:: Data to use ::
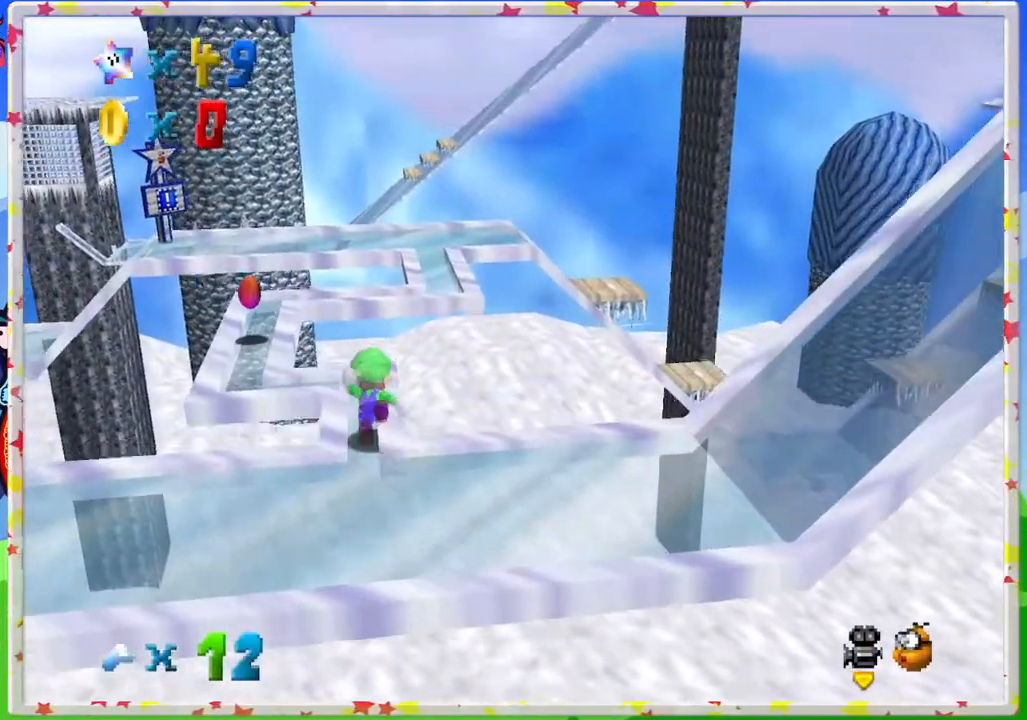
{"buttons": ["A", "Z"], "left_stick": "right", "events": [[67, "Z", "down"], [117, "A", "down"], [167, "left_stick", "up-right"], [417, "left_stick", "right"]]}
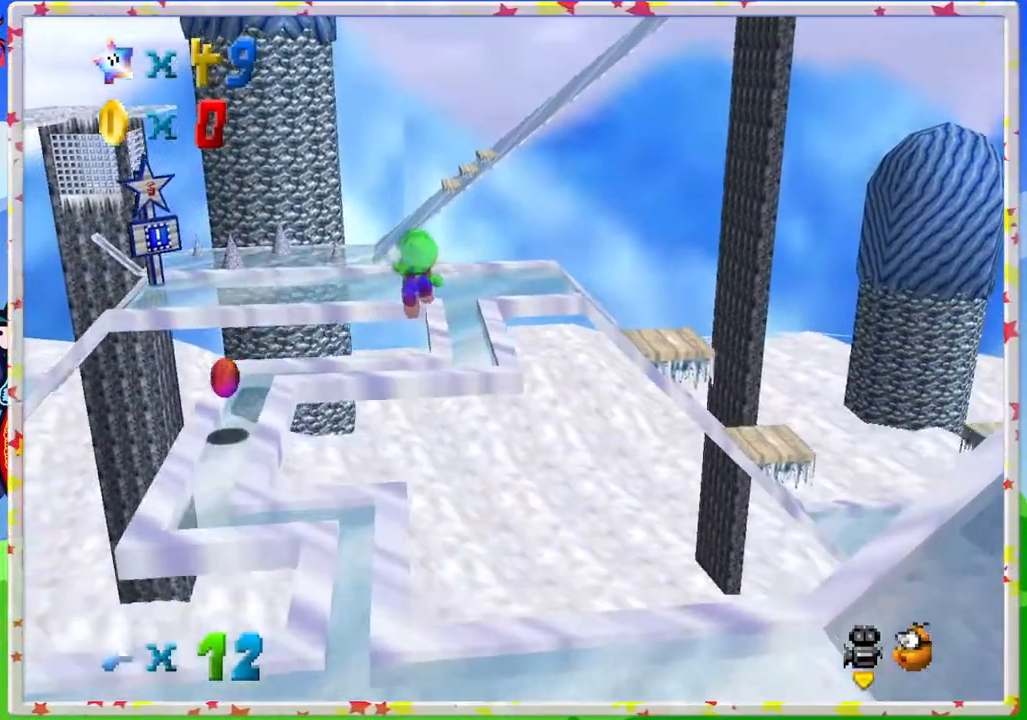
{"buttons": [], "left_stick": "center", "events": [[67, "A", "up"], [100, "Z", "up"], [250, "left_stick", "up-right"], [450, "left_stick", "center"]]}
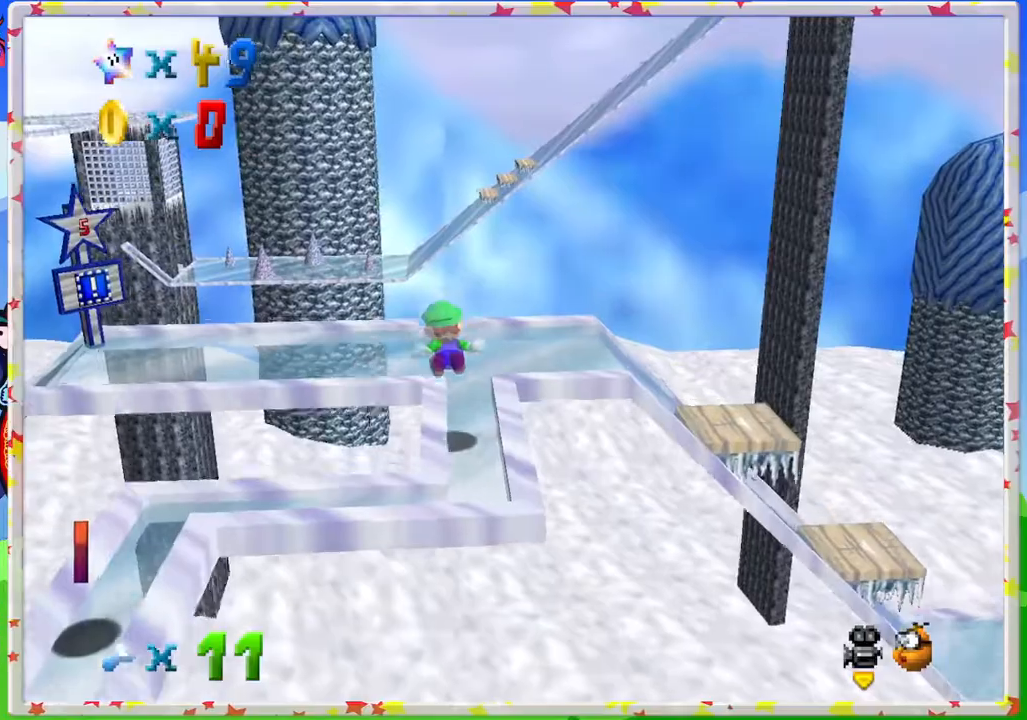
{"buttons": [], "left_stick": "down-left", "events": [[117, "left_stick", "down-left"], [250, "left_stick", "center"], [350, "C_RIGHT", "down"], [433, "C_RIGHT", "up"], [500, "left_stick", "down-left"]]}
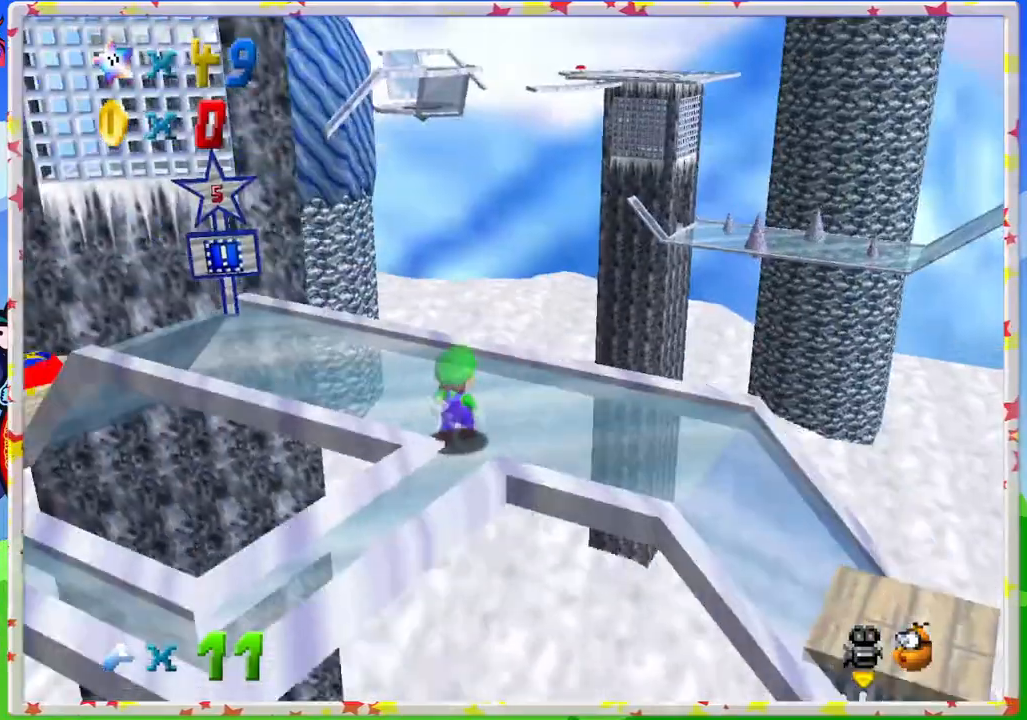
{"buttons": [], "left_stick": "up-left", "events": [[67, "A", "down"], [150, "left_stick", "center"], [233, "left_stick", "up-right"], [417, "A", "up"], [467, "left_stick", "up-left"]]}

* * *

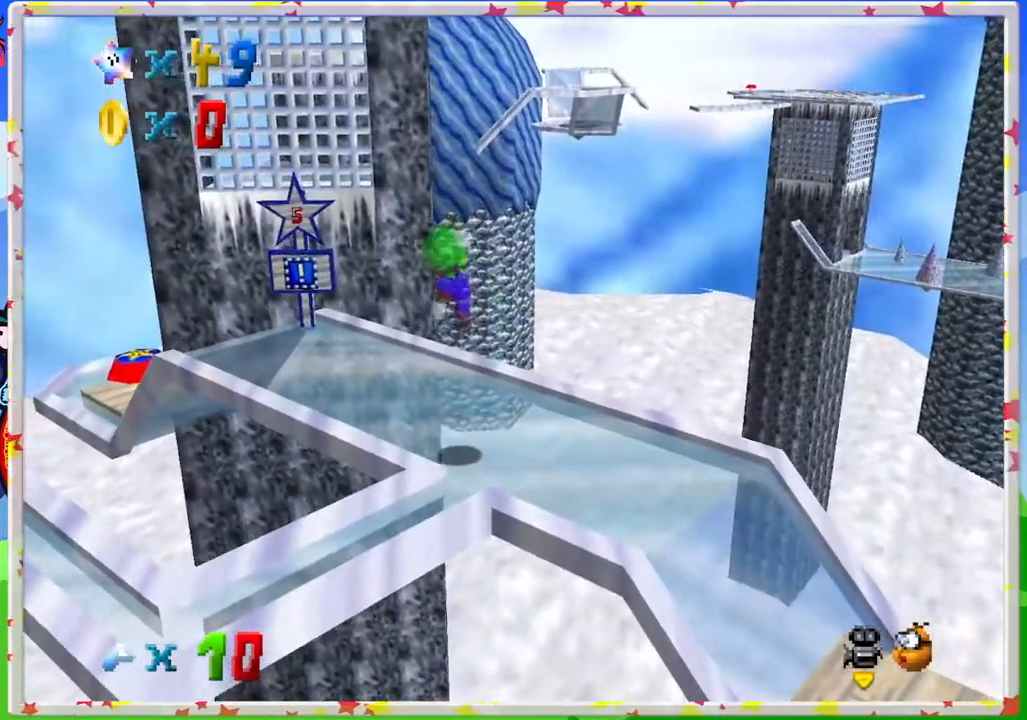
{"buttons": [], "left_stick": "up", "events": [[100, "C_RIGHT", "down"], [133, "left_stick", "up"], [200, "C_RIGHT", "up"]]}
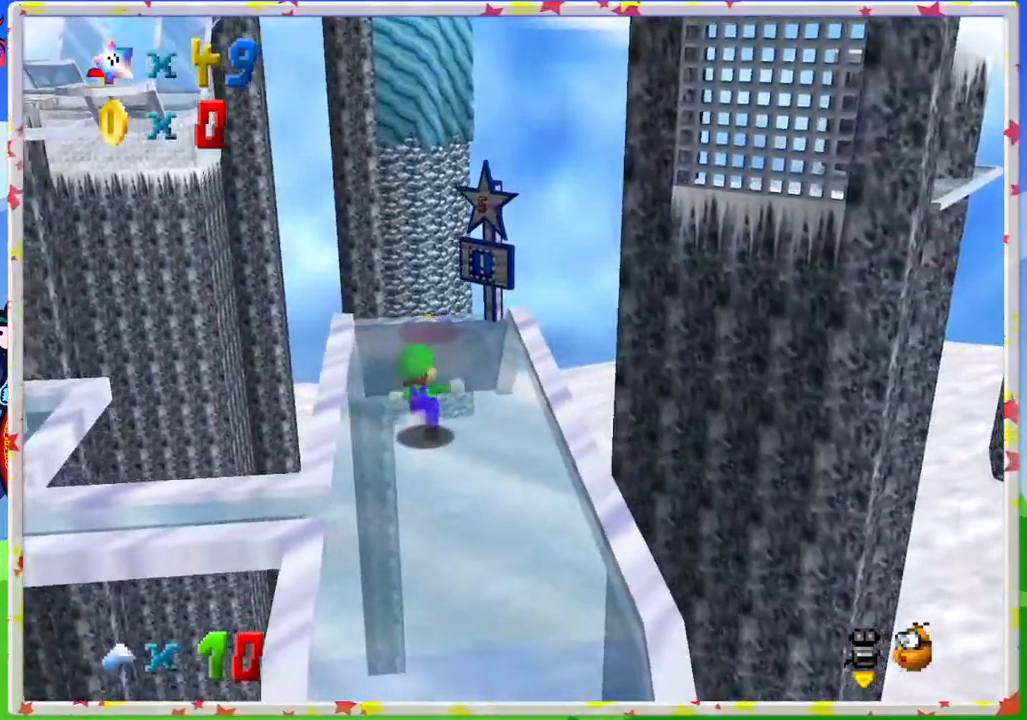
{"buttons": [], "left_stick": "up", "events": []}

:: Work to complete ::
In the records above, find each line that mentions the string "down", then copy it.

:: Answer to this exercise ::
{"buttons": ["A", "Z"], "left_stick": "right", "events": [[67, "Z", "down"], [117, "A", "down"], [167, "left_stick", "up-right"], [417, "left_stick", "right"]]}
{"buttons": [], "left_stick": "down-left", "events": [[117, "left_stick", "down-left"], [250, "left_stick", "center"], [350, "C_RIGHT", "down"], [433, "C_RIGHT", "up"], [500, "left_stick", "down-left"]]}
{"buttons": [], "left_stick": "up-left", "events": [[67, "A", "down"], [150, "left_stick", "center"], [233, "left_stick", "up-right"], [417, "A", "up"], [467, "left_stick", "up-left"]]}
{"buttons": [], "left_stick": "up", "events": [[100, "C_RIGHT", "down"], [133, "left_stick", "up"], [200, "C_RIGHT", "up"]]}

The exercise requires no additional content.